Google isn’t a search engine anymore.
Google is an answer engine.
The way that people search has changed – and this change has created an assumption that SEO pros need to know about.
The other day, I was coming back from the mall with my wife and we were trying to decide where to eat.
It was later (about 8:30PM) and we weren’t sure what was open on a Sunday. After all, Myrtle Beach is slowing down as we approach Labor Day.
As we waited at the stop light, she searched for
genos pizza hours
and waited for Google to return a result to her.
Right on the SERP, Google’s knowledge graph box told us that Geno’s Pizza closed at 9:00PM, leaving us enough time to call in and get our tasty pepperoni.
Of course, it was great.
But the search got me thinking how regular users (I’ll call my wife a regular Google user) think about search engines and how they return information. Users expect search engines to not just give them 10 links, but the answer. Google and Bing have shifted to be answer engines.
For some webmasters and site owners, this could border on annoying at best and business-threatening at worst. After all, what if your website used to be the answer platform? If I’m a website like iMore, I’m a little upset at this search result below. Where before, I wrote content that fit the searchers intent and gave the exact answer they were looking for, I’d be rewarded with a pageview. In the context of web-based publications that make their revenue from ad dollars, this was a pretty fair trade.
Google would crawl the web looking for the best resource on the query
how to reset an iphone and if my content was the most relevant, easy to understand and came from an authoritative website, I’d be sent organic search engine traffic. Google won because the search result returned what the searcher was looking for – leading the user to come back again and again to continue to use Google and click on AdWords related queries. iMore won because they wrote great content that was relevant and helped the user.
This is a great ecosystem and relationship.
But then this happens:
and it throws everything for a loop. Now the users have the expectation that answers will be present on the search engine results pages, not within a website.
This shift is important to note – it’s a fundamental change in how we use search engines and it could have a profound impact on the bottom line of thousands of websites.
It’s great that Google is looking to make results higher quality – and I’m all for that. It’s even better that Google has the ability to send you traffic in the first place – I’m all for that too.
But, it’s very important to understand that traffic from search engines will always be a privilege, not a right.
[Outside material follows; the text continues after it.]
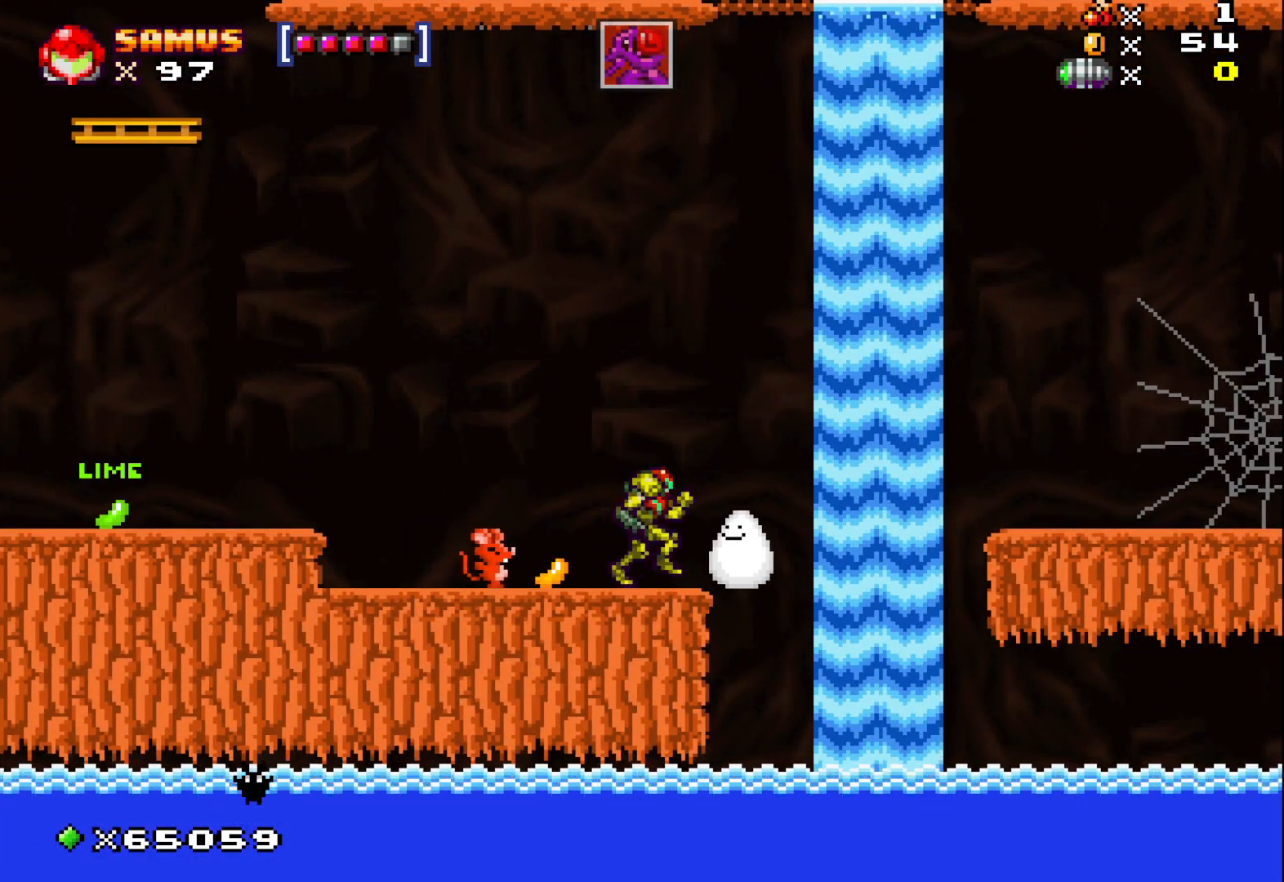
{"buttons": ["X"], "left_stick": "center", "events": [[100, "left_stick", "left"], [217, "left_stick", "down"], [300, "X", "down"], [333, "left_stick", "center"], [383, "X", "up"], [467, "X", "down"]]}
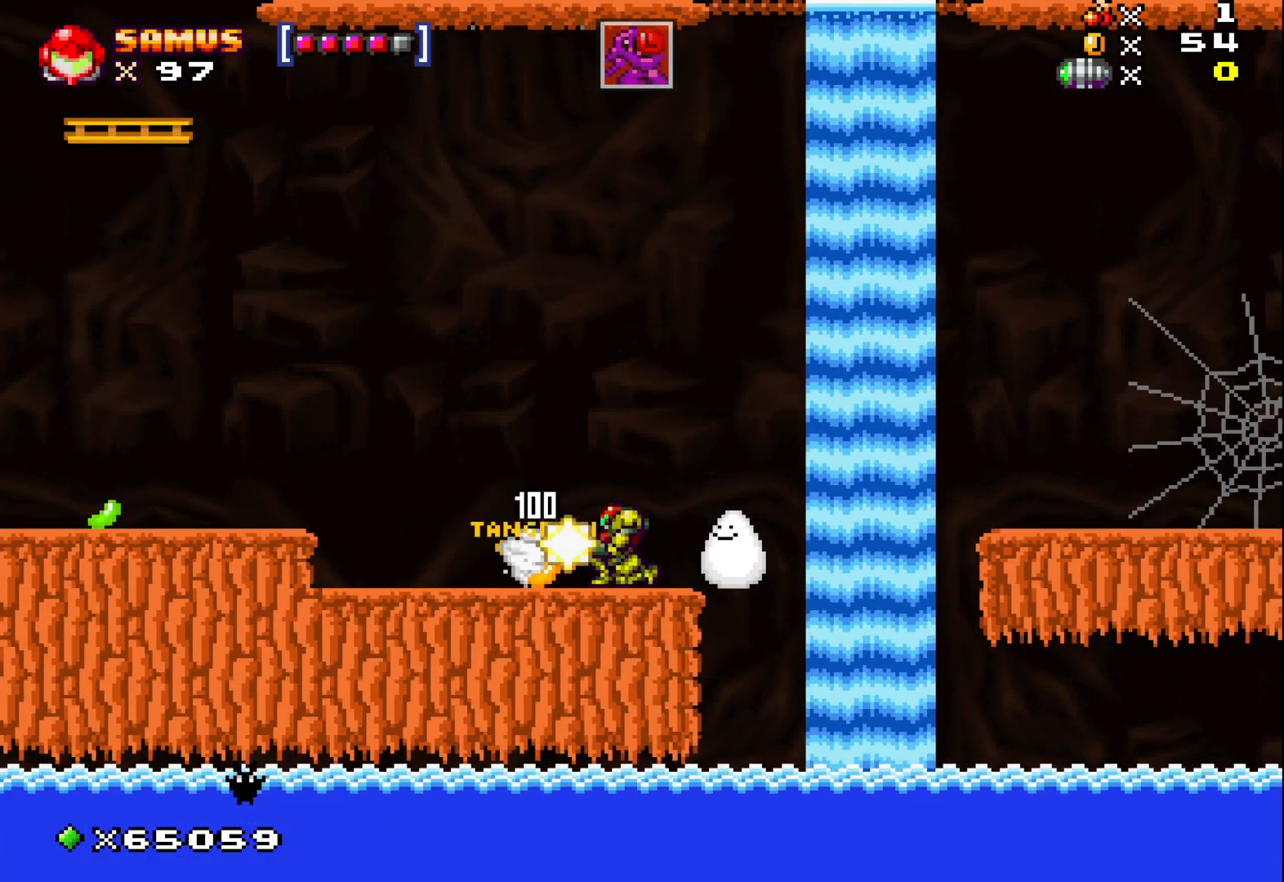
{"buttons": [], "left_stick": "down", "events": [[67, "X", "up"], [283, "left_stick", "up-left"], [433, "left_stick", "down"]]}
A company like Google could, at any time, purchase a startup that puts you out of business. Google getting into an industry like real estate, travel or others could potentially put a search box above your organic results or stuff so many AdWords ads and sponsored content above the fold that your first-ranking website won’t get a click. You could build a million more links and it wouldn’t matter on this result.
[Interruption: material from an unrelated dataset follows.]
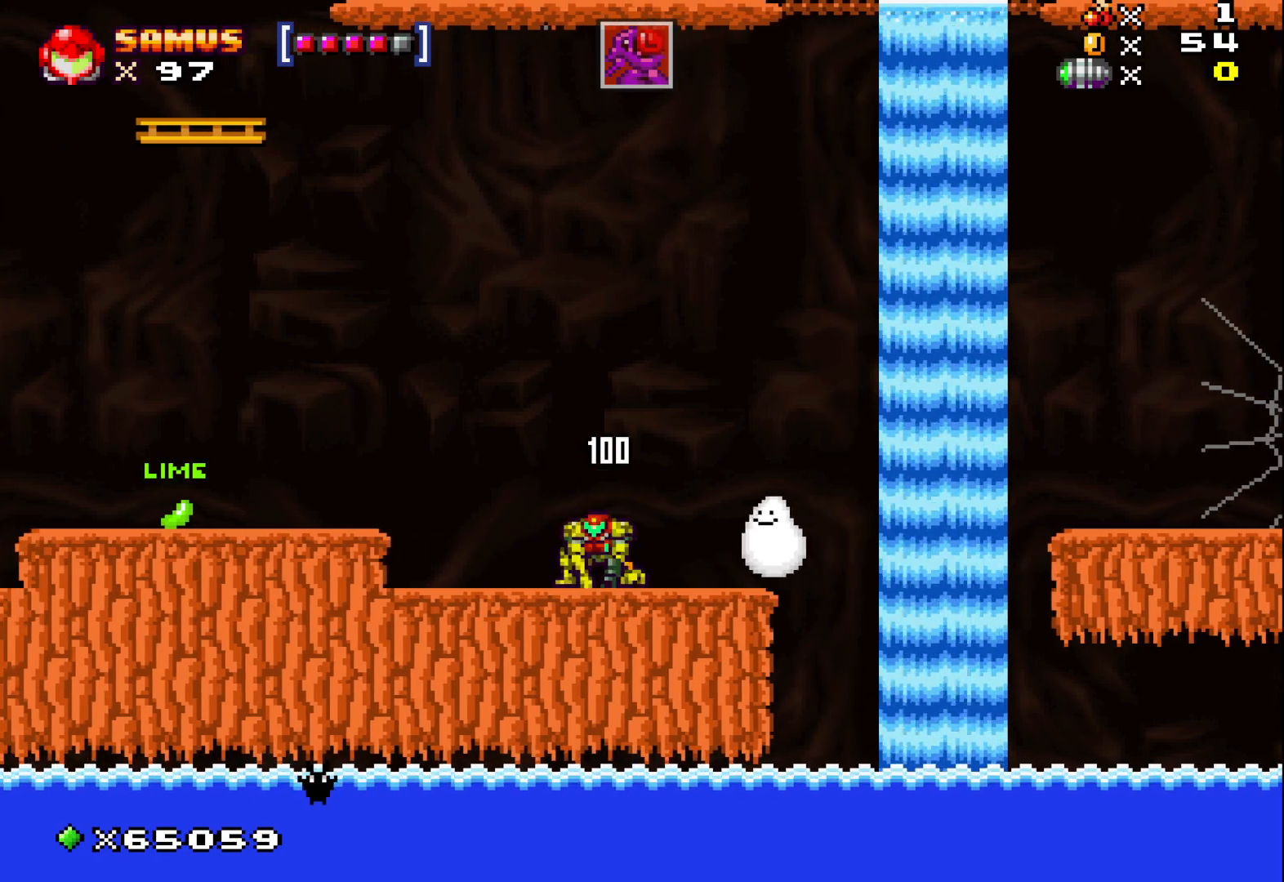
{"buttons": ["X"], "left_stick": "left", "events": [[17, "X", "down"], [217, "left_stick", "left"], [383, "A", "down"], [500, "A", "up"]]}
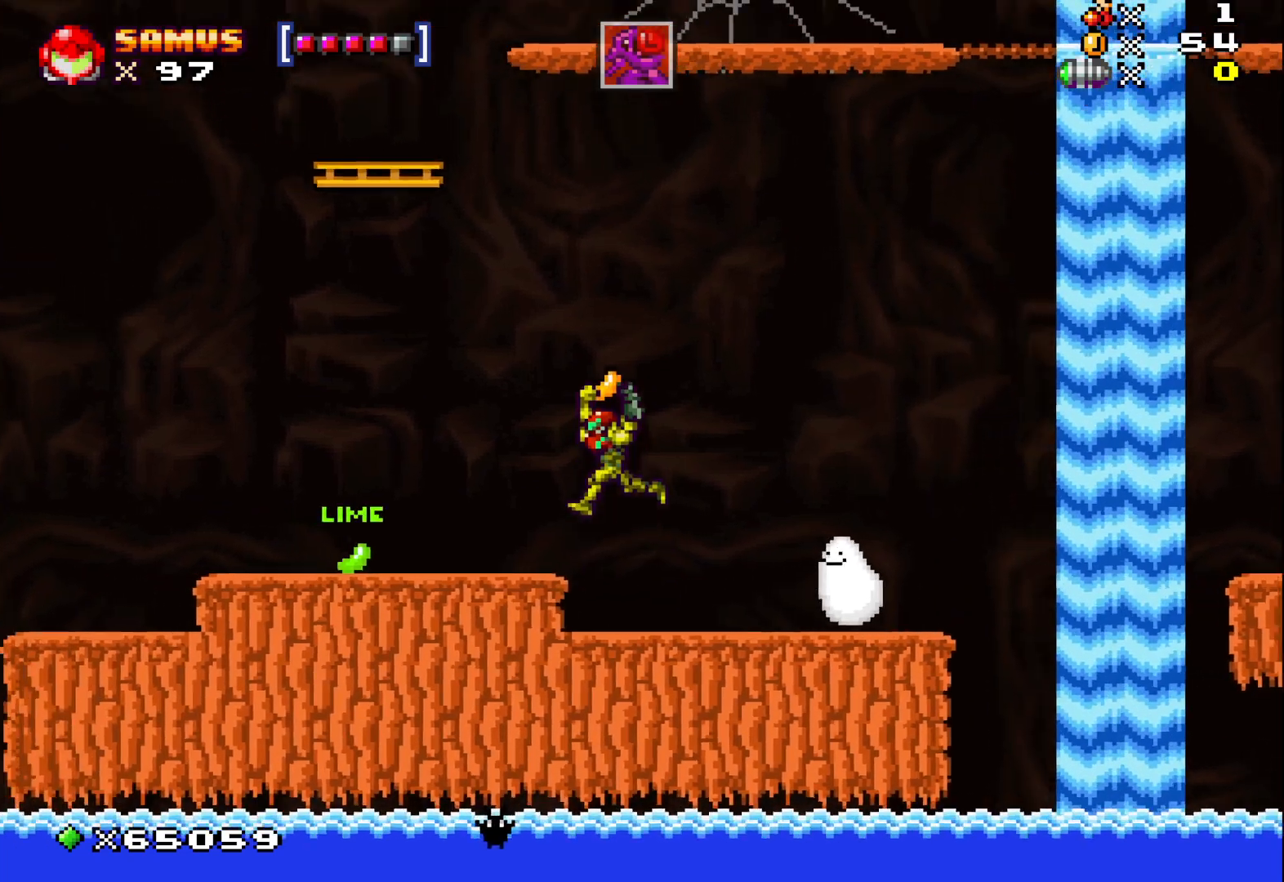
{"buttons": ["X"], "left_stick": "center", "events": [[317, "left_stick", "center"]]}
I don’t mean to sound tinfoil hat here.
I’m just being honest – Google and Bing are looking for ways to their companies to profit, not yours. I don’t truly think that they are evil, but they are acting in their best interests.
Seize the opportunities that you have – if you are successful and profitable with organic search engine marketing and making tons of money with your efforts, do that.
But don’t forget there is an entire world out there that wants easy, fast, cheap and convenient answers and solutions. Just because Google is your friend (sending you free traffic) doesn’t mean they always will be.
Connect information to your clients, customers or peers when they need it.